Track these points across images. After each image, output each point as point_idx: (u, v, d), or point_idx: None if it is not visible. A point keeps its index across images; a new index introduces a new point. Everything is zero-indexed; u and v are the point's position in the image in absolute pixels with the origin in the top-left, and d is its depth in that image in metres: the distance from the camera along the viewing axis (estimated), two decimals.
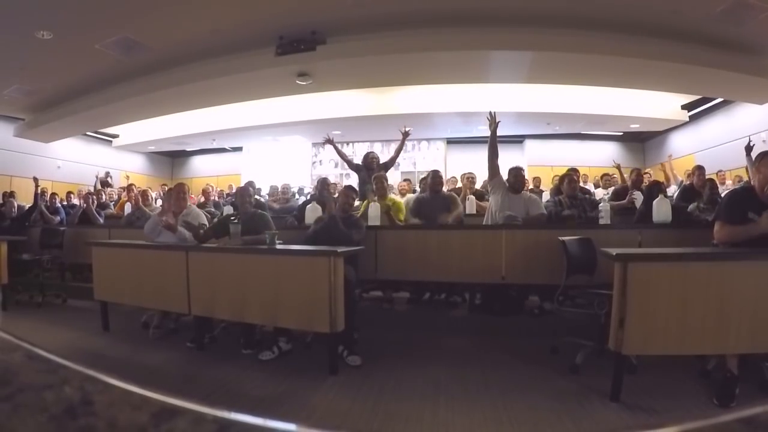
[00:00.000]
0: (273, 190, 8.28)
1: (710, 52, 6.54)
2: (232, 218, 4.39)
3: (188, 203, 5.03)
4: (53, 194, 8.12)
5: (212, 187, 10.13)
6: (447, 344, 4.16)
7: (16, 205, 6.97)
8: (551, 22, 6.22)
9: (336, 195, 5.53)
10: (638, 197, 5.67)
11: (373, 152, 7.24)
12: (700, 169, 6.19)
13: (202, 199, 8.68)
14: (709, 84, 7.89)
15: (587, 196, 5.55)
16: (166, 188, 10.21)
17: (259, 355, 3.74)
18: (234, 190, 9.32)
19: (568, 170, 5.64)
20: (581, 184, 6.78)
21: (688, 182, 6.81)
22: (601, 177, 9.19)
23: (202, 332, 4.09)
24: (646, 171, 10.30)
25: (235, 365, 3.63)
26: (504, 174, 5.19)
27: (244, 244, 4.10)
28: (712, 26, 5.99)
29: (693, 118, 10.87)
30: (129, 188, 7.88)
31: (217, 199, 8.73)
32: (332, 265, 3.37)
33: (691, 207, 5.19)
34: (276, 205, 7.16)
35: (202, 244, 4.26)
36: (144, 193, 7.20)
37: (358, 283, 4.18)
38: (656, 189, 5.50)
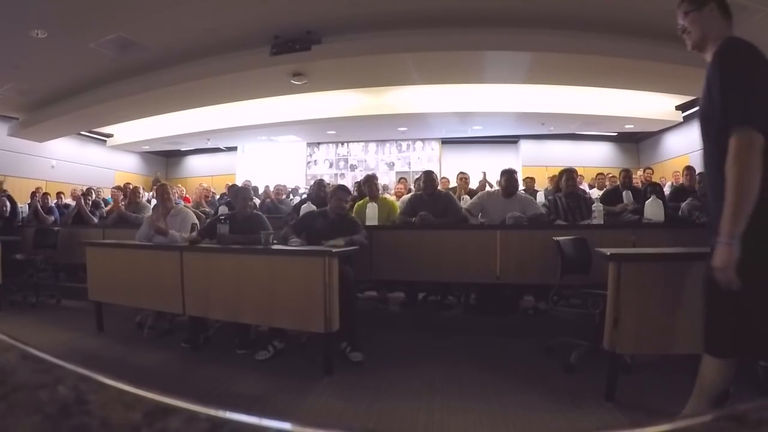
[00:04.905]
0: (277, 189, 8.21)
1: None
2: (221, 218, 4.39)
3: (174, 203, 4.97)
4: (45, 194, 8.09)
5: (210, 187, 10.15)
6: (442, 344, 4.17)
7: (8, 204, 6.91)
8: (546, 22, 6.23)
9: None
10: (628, 198, 5.69)
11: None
12: (689, 169, 6.24)
13: (198, 198, 8.67)
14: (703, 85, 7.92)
15: (586, 195, 5.53)
16: (155, 188, 10.21)
17: (255, 355, 3.74)
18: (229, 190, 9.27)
19: (565, 169, 5.61)
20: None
21: (678, 183, 6.89)
22: (596, 177, 9.23)
23: (196, 332, 4.09)
24: (648, 167, 10.33)
25: (230, 365, 3.63)
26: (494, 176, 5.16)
27: (233, 242, 4.10)
28: None
29: (687, 119, 10.87)
30: (125, 191, 7.85)
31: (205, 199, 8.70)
32: (327, 265, 3.37)
33: (684, 205, 5.21)
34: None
35: (197, 245, 4.26)
36: (134, 191, 7.18)
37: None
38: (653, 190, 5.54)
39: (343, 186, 4.92)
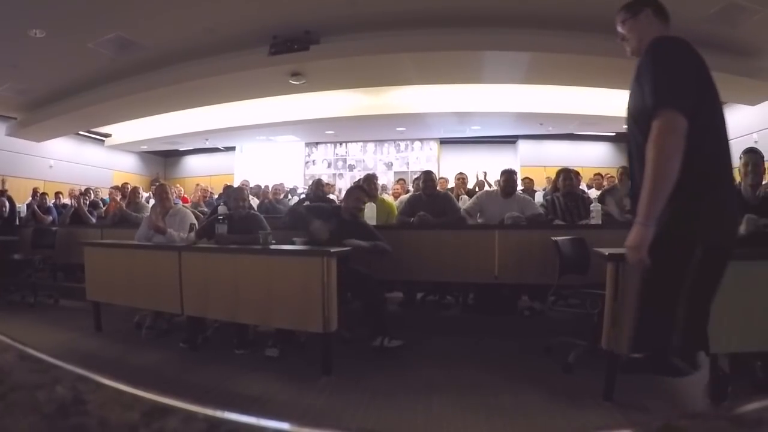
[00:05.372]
0: (275, 189, 8.23)
1: (703, 54, 6.52)
2: (219, 218, 4.38)
3: (173, 202, 4.98)
4: (43, 194, 8.08)
5: (208, 187, 10.14)
6: (440, 344, 4.17)
7: (7, 204, 6.90)
8: (545, 23, 6.23)
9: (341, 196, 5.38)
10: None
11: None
12: None
13: (197, 198, 8.67)
14: None
15: (585, 195, 5.53)
16: (154, 188, 10.22)
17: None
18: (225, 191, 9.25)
19: (562, 169, 5.61)
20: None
21: None
22: (593, 177, 9.22)
23: (195, 332, 4.08)
24: None
25: (229, 365, 3.62)
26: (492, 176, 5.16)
27: (232, 242, 4.10)
28: (705, 28, 6.00)
29: None
30: (123, 191, 7.86)
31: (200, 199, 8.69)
32: (325, 264, 3.37)
33: None
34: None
35: (195, 245, 4.25)
36: (134, 191, 7.18)
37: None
38: None
39: (361, 186, 4.88)
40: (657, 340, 1.76)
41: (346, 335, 3.99)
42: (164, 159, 16.44)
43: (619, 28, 2.06)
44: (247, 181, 10.51)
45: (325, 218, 4.23)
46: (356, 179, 11.10)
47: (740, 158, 3.27)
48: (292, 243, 4.05)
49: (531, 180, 8.89)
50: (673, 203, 1.64)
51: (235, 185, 8.50)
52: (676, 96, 1.67)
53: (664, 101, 1.67)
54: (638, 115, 1.84)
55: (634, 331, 1.85)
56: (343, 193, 11.02)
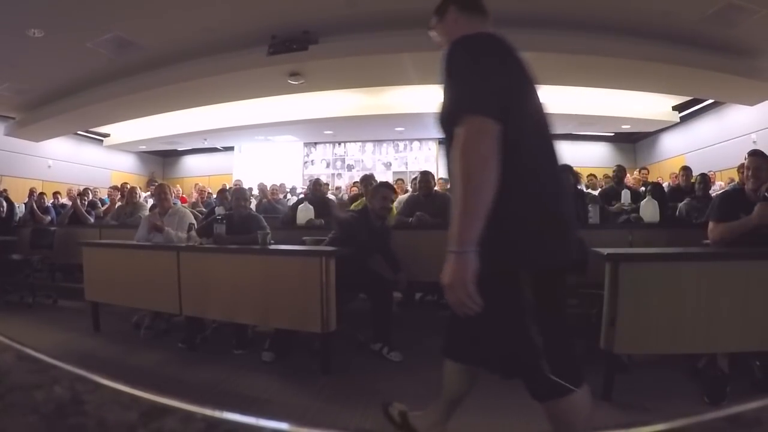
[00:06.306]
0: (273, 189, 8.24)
1: (702, 54, 6.57)
2: (218, 218, 4.37)
3: (171, 203, 4.98)
4: (42, 194, 8.07)
5: (206, 187, 10.14)
6: (438, 345, 4.15)
7: (5, 204, 6.88)
8: (543, 23, 6.23)
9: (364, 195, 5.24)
10: (625, 197, 5.69)
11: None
12: (685, 169, 6.28)
13: (195, 197, 8.68)
14: (700, 85, 7.95)
15: (588, 191, 5.53)
16: (153, 188, 10.23)
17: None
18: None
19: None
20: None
21: (675, 183, 6.93)
22: (587, 177, 9.22)
23: (193, 333, 4.07)
24: (644, 167, 10.33)
25: (227, 365, 3.61)
26: None
27: (230, 243, 4.09)
28: (704, 28, 6.03)
29: (684, 119, 10.93)
30: (122, 191, 7.86)
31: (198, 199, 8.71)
32: (324, 265, 3.36)
33: (681, 205, 5.23)
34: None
35: (200, 244, 4.25)
36: (132, 191, 7.17)
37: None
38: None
39: (386, 182, 4.76)
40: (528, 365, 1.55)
41: (362, 338, 3.98)
42: (163, 159, 16.44)
43: (431, 34, 1.83)
44: (240, 181, 10.51)
45: (356, 233, 4.01)
46: (355, 179, 11.12)
47: (745, 159, 3.26)
48: (303, 242, 4.05)
49: None
50: (490, 226, 1.35)
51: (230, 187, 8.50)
52: (481, 101, 1.40)
53: (467, 107, 1.42)
54: (448, 126, 1.56)
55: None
56: (342, 191, 11.04)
-=-=-=-=-
The expected answer is the full listing above, transcribed exactly and without pictures.

§ **Solution for this problem**
Track these points across images. After each image, output each point as point_idx: (u, v, d), or point_idx: None if it is not visible. A point keeps its index across images; a new index introduces a new point. Everything is zero-indexed; u and v are the point's position in the image in absolute pixels with the origin in the top-left, and d is its depth in that image in metres: the distance from the camera along the viewing axis (estimated), two decimals.
[00:00.000]
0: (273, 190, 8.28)
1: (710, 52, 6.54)
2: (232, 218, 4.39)
3: (188, 203, 5.03)
4: (53, 194, 8.12)
5: (212, 187, 10.13)
6: (447, 344, 4.16)
7: (16, 205, 6.97)
8: (551, 22, 6.22)
9: (336, 195, 5.53)
10: (638, 197, 5.67)
11: (373, 152, 7.24)
12: (700, 169, 6.19)
13: (202, 199, 8.68)
14: (709, 84, 7.89)
15: (587, 196, 5.55)
16: (166, 188, 10.21)
17: (259, 355, 3.74)
18: (234, 190, 9.32)
19: (568, 170, 5.64)
20: (581, 184, 6.78)
21: (688, 182, 6.81)
22: (601, 177, 9.19)
23: (202, 332, 4.09)
24: (646, 171, 10.30)
25: (235, 365, 3.63)
26: (504, 174, 5.19)
27: (244, 244, 4.10)
28: (712, 26, 5.99)
29: (693, 118, 10.87)
30: (129, 188, 7.88)
31: (217, 199, 8.73)
32: (332, 265, 3.37)
33: (691, 207, 5.19)
34: (276, 205, 7.16)
35: (202, 244, 4.26)
36: (144, 193, 7.20)
37: (358, 283, 4.18)
38: (656, 189, 5.50)
[00:04.905]
0: (277, 189, 8.21)
1: None
2: (221, 218, 4.39)
3: (174, 203, 4.97)
4: (45, 194, 8.09)
5: (210, 187, 10.15)
6: (442, 344, 4.17)
7: (8, 204, 6.91)
8: (546, 22, 6.23)
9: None
10: (628, 198, 5.69)
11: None
12: (689, 169, 6.24)
13: (198, 198, 8.67)
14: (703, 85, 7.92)
15: (586, 195, 5.53)
16: (155, 188, 10.21)
17: (255, 355, 3.74)
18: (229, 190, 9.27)
19: (565, 169, 5.61)
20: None
21: (678, 183, 6.89)
22: (596, 177, 9.23)
23: (196, 332, 4.09)
24: (648, 167, 10.33)
25: (230, 365, 3.63)
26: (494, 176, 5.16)
27: (233, 242, 4.10)
28: None
29: (687, 119, 10.87)
30: (125, 191, 7.85)
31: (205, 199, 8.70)
32: (327, 265, 3.37)
33: (684, 205, 5.21)
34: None
35: (197, 245, 4.26)
36: (134, 191, 7.18)
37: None
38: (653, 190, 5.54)
39: (343, 186, 4.92)
[00:05.372]
0: (275, 189, 8.23)
1: (703, 54, 6.52)
2: (219, 218, 4.38)
3: (173, 202, 4.98)
4: (43, 194, 8.08)
5: (208, 187, 10.14)
6: (440, 344, 4.17)
7: (7, 204, 6.90)
8: (545, 23, 6.23)
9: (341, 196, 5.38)
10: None
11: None
12: None
13: (197, 198, 8.67)
14: None
15: (585, 195, 5.53)
16: (154, 188, 10.22)
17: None
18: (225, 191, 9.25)
19: (562, 169, 5.61)
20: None
21: None
22: (593, 177, 9.22)
23: (195, 332, 4.08)
24: None
25: (229, 365, 3.62)
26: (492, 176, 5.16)
27: (232, 242, 4.10)
28: (705, 28, 6.00)
29: None
30: (123, 191, 7.86)
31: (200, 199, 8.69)
32: (325, 264, 3.37)
33: None
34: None
35: (195, 245, 4.25)
36: (134, 191, 7.18)
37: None
38: None
39: (361, 186, 4.88)
40: (657, 340, 1.76)
41: (346, 335, 3.99)
42: (164, 159, 16.44)
43: (619, 28, 2.06)
44: (247, 181, 10.51)
45: (325, 218, 4.23)
46: (356, 179, 11.10)
47: (740, 158, 3.27)
48: (292, 243, 4.05)
49: (531, 180, 8.89)
50: (673, 203, 1.64)
51: (235, 185, 8.50)
52: (676, 96, 1.67)
53: (664, 101, 1.67)
54: (638, 115, 1.84)
55: (634, 331, 1.85)
56: (343, 193, 11.02)
[00:06.306]
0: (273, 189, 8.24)
1: (702, 54, 6.57)
2: (218, 218, 4.37)
3: (171, 203, 4.98)
4: (42, 194, 8.07)
5: (206, 187, 10.14)
6: (438, 345, 4.15)
7: (5, 204, 6.88)
8: (543, 23, 6.23)
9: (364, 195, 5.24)
10: (625, 197, 5.69)
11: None
12: (685, 169, 6.28)
13: (195, 197, 8.68)
14: (700, 85, 7.95)
15: (588, 191, 5.53)
16: (153, 188, 10.23)
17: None
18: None
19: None
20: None
21: (675, 183, 6.93)
22: (587, 177, 9.22)
23: (193, 333, 4.07)
24: (644, 167, 10.33)
25: (227, 365, 3.61)
26: None
27: (230, 243, 4.09)
28: (704, 28, 6.03)
29: (684, 119, 10.93)
30: (122, 191, 7.86)
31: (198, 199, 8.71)
32: (324, 265, 3.36)
33: (681, 205, 5.23)
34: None
35: (200, 244, 4.25)
36: (132, 191, 7.17)
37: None
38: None
39: (386, 182, 4.76)
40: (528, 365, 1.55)
41: (362, 338, 3.98)
42: (163, 159, 16.44)
43: (431, 34, 1.83)
44: (240, 181, 10.51)
45: (356, 233, 4.01)
46: (355, 179, 11.12)
47: (745, 159, 3.26)
48: (303, 242, 4.05)
49: None
50: (490, 226, 1.35)
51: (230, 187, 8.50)
52: (481, 101, 1.40)
53: (467, 107, 1.42)
54: (448, 126, 1.56)
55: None
56: (342, 191, 11.04)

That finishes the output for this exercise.